Mi abuelo, el padre de mi madre, no se quedaba atrás. Entre junio y julio compraba dos o tres chivos. Los alimentaba a base de alfalfa y agua limpia. A cierta edad los llevaba al veterinario: vacunas, vitaminas y lo que necesitaran. Dos o tres veces por semana, mandaba a mi tío a que caminaran en los sembrados cercanos a su casa. No sé si los bañaría, tampoco lo dudo. El día veintitrés de diciembre sacaban a uno de los chivos, para que no se pusiera “nervioso”. Al otro le acariciaba, le daba las gracias, le cantaba alguna ranchera y lo montaba.
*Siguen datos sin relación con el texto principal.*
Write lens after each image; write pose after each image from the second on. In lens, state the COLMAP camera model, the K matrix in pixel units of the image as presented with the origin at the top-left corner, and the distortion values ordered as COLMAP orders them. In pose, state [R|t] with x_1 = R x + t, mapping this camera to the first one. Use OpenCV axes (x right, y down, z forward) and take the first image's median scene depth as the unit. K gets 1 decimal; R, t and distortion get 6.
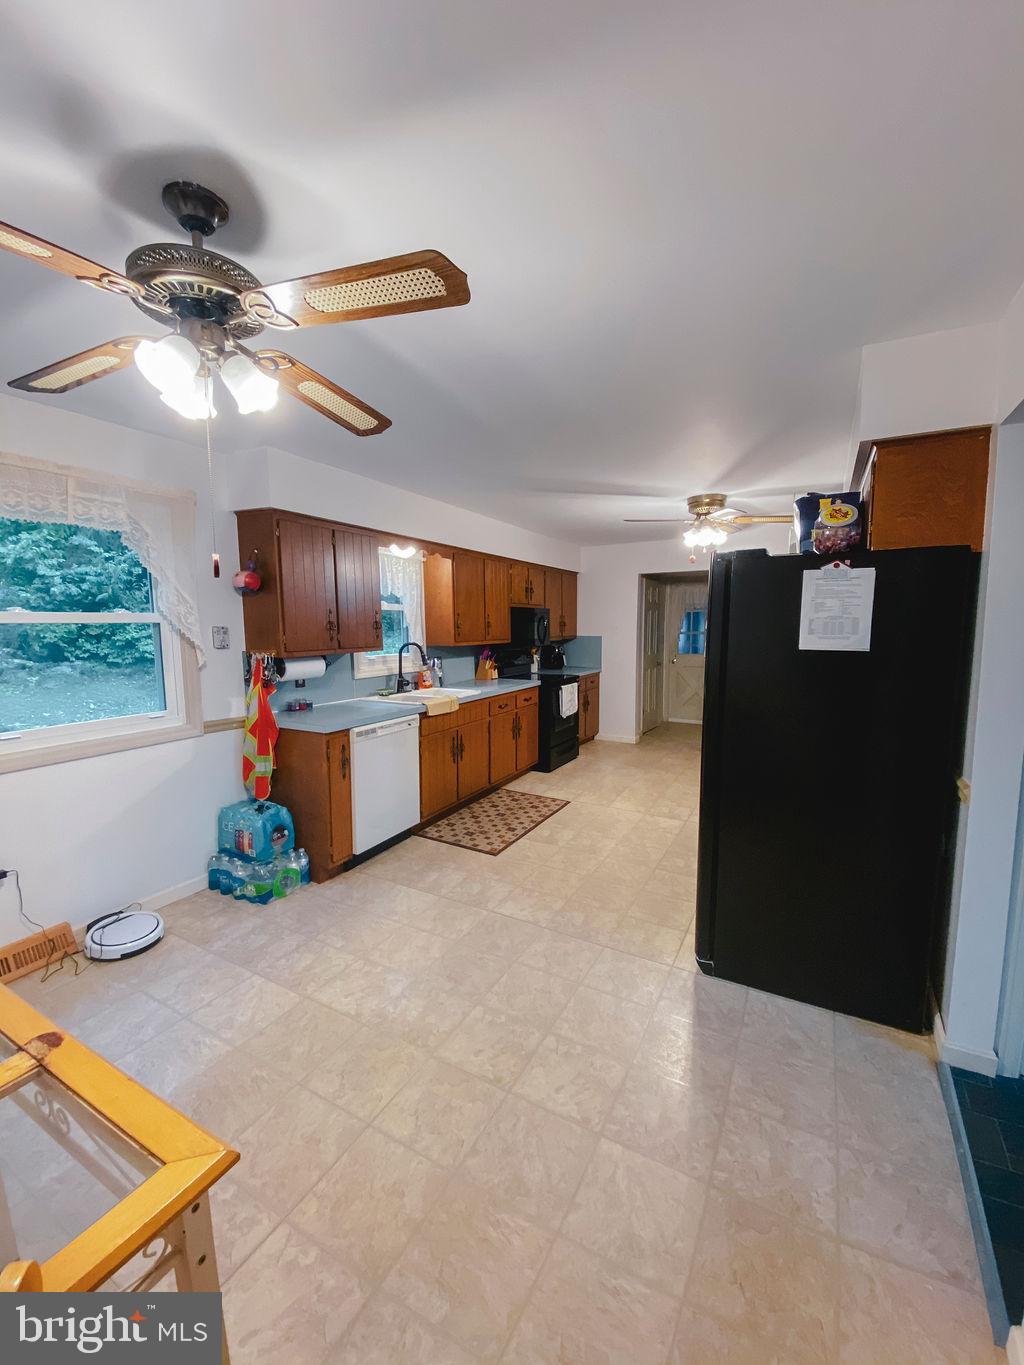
lens RADIAL K [[550.0, 0, 505.7], [0, 550.0, 684.2], [0, 0, 1]] dist [0.029465, -0.026067]
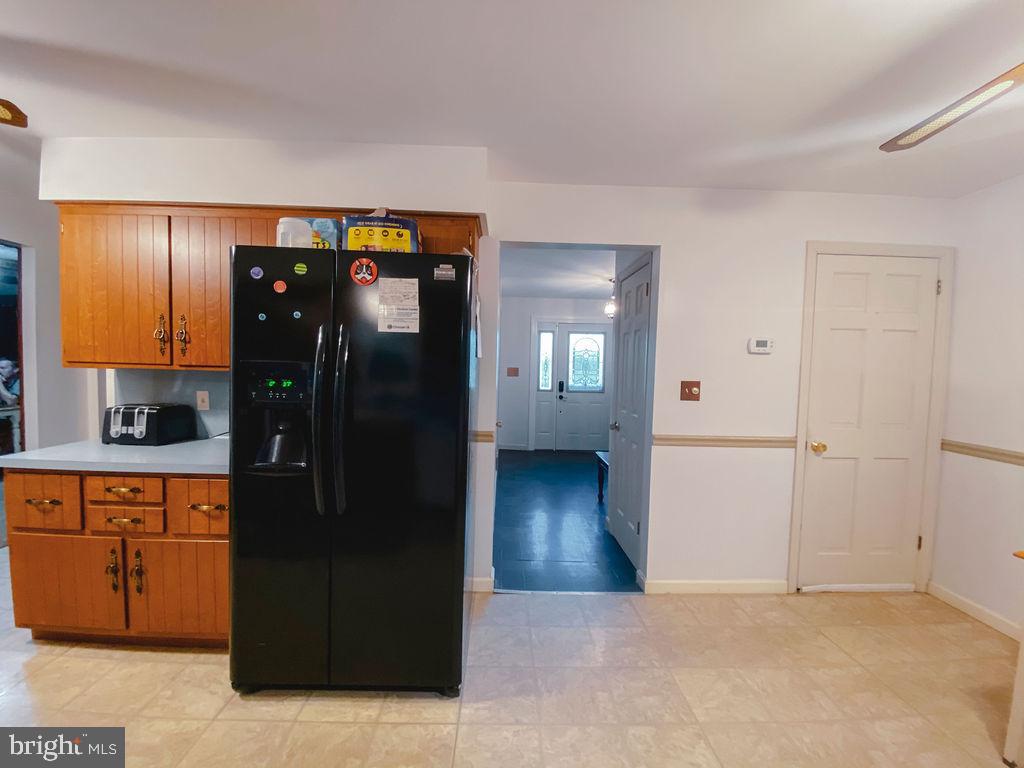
lens RADIAL K [[412.6, 0, 512.7], [0, 412.6, 386.2], [0, 0, 1]] dist [0.029465, -0.026067]
pose [[-0.503688, -0.043852, 0.862772, -0.150641], [0.076218, 0.992560, 0.094945, -0.037488], [-0.860517, 0.113582, -0.496598, 0.637552]]
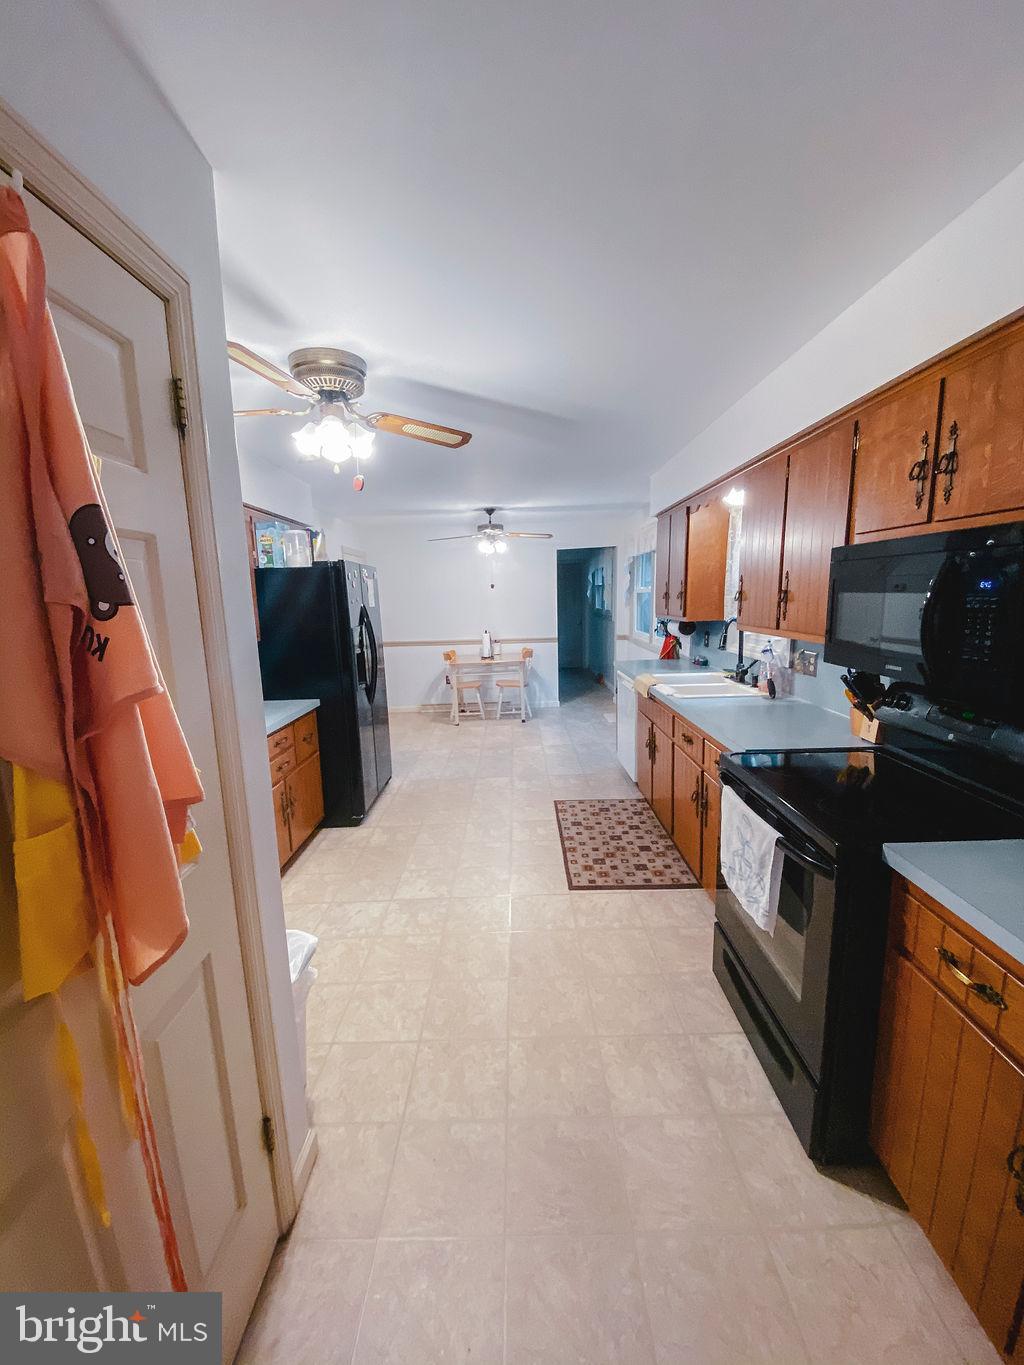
lens RADIAL K [[550.0, 0, 505.7], [0, 550.0, 684.2], [0, 0, 1]] dist [0.029465, -0.026067]
pose [[-0.879991, 0.111786, -0.461650, 0.453162], [-0.013303, 0.965731, 0.259204, -0.175674], [0.474805, 0.234238, -0.848347, 1.471027]]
Mientras lo detenía con las piernas, con una mano levantaba su cabeza, en la otra, el cuchillo que había afilado un día antes, cortaba de tajo el cuello del animal. Siendo niño, me pedía que pusiera una cubeta para la sangre. El chivo moría casi al instante, se desangraba a una velocidad increíble. La primera vez no pude más que llorar. Recuerdo que me quedé como estúpido mientras se desangraba, después lloré imparable. Él me dijo, te entiendo, uno quiere un montón a sus animales. Por eso hay que darles las gracias cuando los matas para comer. Los matas, no los maltratas. En ese momento tenía tres años.
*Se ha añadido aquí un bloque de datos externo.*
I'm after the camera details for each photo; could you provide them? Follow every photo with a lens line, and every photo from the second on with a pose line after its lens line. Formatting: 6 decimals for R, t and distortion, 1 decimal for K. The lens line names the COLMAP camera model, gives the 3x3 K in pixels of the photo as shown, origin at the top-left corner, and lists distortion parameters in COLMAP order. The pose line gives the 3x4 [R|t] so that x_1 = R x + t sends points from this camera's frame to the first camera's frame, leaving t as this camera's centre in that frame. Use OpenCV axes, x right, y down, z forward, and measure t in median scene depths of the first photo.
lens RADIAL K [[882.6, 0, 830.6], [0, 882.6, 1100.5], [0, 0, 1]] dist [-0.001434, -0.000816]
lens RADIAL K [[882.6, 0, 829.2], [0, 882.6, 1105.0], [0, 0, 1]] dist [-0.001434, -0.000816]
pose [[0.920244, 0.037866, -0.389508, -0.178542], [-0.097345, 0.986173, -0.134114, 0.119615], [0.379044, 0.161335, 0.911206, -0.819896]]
Después tomaba el chivo de una pata trasera y lo colgaba para que se desangrara todo el día. Con los años, observé que donde caía la primera gota de sangre mi abuelo enterraba el cuchillo. No lo sacaba de allí, hasta el otro día. Con hojas de afeitar le hacía una incisión en la pata que estaba colgada y comenzaba a soplar. El animal se inflaba como globo. Sacaba el cuchillo enterrado y comenzaba a quitar la piel, después destazaba pieza por pieza. Nunca se usaba otra herramienta que no fueran sus manos y su cuchillo para desarmarlo. Las entrañas se lavaban muy bien, con ella se haría el menudo del 25. La carne duraba enterrada desde las diez de mañana hasta una media hora ante servirse a toda la familia. Un día antes mi tío y yo hacíamos un par de hoyos en la tierra, de un metro y medio de profundidad. El 24, mientras mi abuelo le quitaba la zalea al chivo, mi tío prendía un fuego criminal y asaba en él, muy rápido, unas hojas de maguey. Todo esto sucedía en la madrugada, pues cuando salía el sol el chivo ya estaba en su bote, listo para volverse en las próximas horas barbacoa. A la semana después se repetía el ritual.
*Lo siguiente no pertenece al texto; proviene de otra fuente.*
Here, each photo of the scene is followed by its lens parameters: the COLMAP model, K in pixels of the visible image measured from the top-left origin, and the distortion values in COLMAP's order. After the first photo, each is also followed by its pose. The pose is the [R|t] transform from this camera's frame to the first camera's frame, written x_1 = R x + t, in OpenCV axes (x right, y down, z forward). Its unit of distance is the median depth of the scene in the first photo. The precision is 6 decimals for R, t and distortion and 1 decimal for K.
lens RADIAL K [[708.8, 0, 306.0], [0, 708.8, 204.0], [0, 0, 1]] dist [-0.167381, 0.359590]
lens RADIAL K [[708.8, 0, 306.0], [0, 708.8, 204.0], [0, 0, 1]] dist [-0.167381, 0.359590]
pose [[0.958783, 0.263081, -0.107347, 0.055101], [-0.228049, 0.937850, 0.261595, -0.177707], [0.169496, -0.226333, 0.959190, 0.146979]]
Viendo esto a la distancia, entiendo por qué desconfió de lo que como, de cómo lo preparan. Quedé prendado de la materia prima con la que hacemos la comida. Hoy la observo como el ritual que me une a mi familia, a mi familia extensa: todos esos amigos que suelen visitarme y me encanta hacerles de comer. Pero también veo lo peor de mí. Mis costumbres aún salvajes, ese loco furioso (como suele decirme un amigo) que sale muy seguido a pasear en mis carnes. Y pues así, nos vemos el próximo año.